Sunday

Walking Through Unemployment

I came across this excellent post about how to mentally go through unemployment. It was her spouse that was unemployed, but when either of you are unemployed you are both walking that road, going through many of the same emotions and experiences.

It made me walk back through our own unemployment road a little. I didn't blog much about it at the time, for many reasons. Mainly because I was working so hard to keep my own head above water mentally, I couldn't gather my thoughts and put them down anywhere. And partly because I knew if I did put them down anywhere, I would NOT want to look at them.
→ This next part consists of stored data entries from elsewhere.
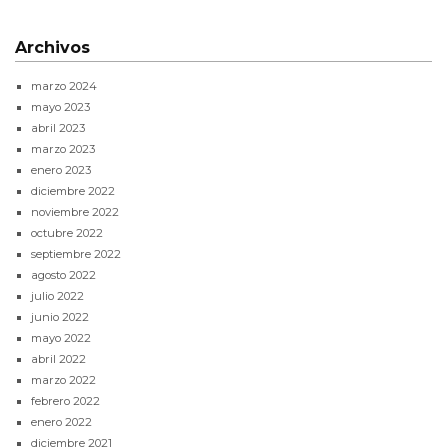
Archivos
marzo 2024
mayo 2023
abril 2023
marzo 2023
enero 2023
diciembre 2022
noviembre 2022
octubre 2022
septiembre 2022
agosto 2022
julio 2022
junio 2022
mayo 2022
abril 2022
marzo 2022
febrero 2022
enero 2022
diciembre 2021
If you don't click and read that whole article, one thing rang especially true for me. Quoting:

"I found I was so distracted by the tornado of job searching that it was hard for me to be around others (even at church) whose futures seemed secure. At times we felt like we were wandering through a blizzard — we could see people enjoying the warmth of their fireplaces through their picture windows while our family was out in the workplace cold."

That is very true for me. I gravitated to a precious few people that had recently walked the unemployment road or who were a constant source of encouragement for me. To stare into the future and see... nothing ... isn't as frightening when you "know who holds your future" -- but it becomes very wearisome. Especially when two beautiful pair of blue eyes looked at you at least weekly and asked (with their eyes if not verbally), "Mom...? What's going to happen? Where will we be living? Can I stay at my school?" And you simply do not know.

We are so very thankful for Troy's new job. As hard as it was for him to lose a job, we know that God is in all of it. Troy is LOVING his new job, and we trust that God has many things for him to do there.

Even as difficult as it is to have him going back and forth, living out of a suitcase, not knowing when we will be living together again -- it STILL isn't as hard as having NO idea what the future holds. We know that EVENTUALLY we will live where he is working, and EVENTUALLY we will all live together again. God's peace that passes understanding has settled on this house.

If you are walking the road of unemployment, I have no words of comfort other than to tell you that God knows the path you are on and is leading you. Lean into His arms. If you know OF someone walking that road, I would encourage you to offer small, meaningful words of encouragement. I will tell you that the BEST encouragement I got was from a friend who would text me once or twice a week and either say: "Praying for you at this moment." or text me a scripture. How simple is that? It only required that I be thought about and a very small action taken .

That is when Romans 15:13 became my lifeline:

"May the God of hope fill you with all joy and peace as you trust in him, so that you may overflow with hope by the power of the Holy Spirit."

3 comments:

Anonymous said...

It's also good to know that our identities don't come from our job status either, just because I am unemployed doesn't mean you are condemned you still have the same loving father who is sovereign over your life. Hope this is encouraging to someone!

Anonymous said...

on the flip side, just because you have a job doesn't mean your identity should be defined by that status either!

Leah said...

I love that scripture. Thanks for reminding me. I know our circumstances were different but considering the state of our finances last year I can so relate. Blessings.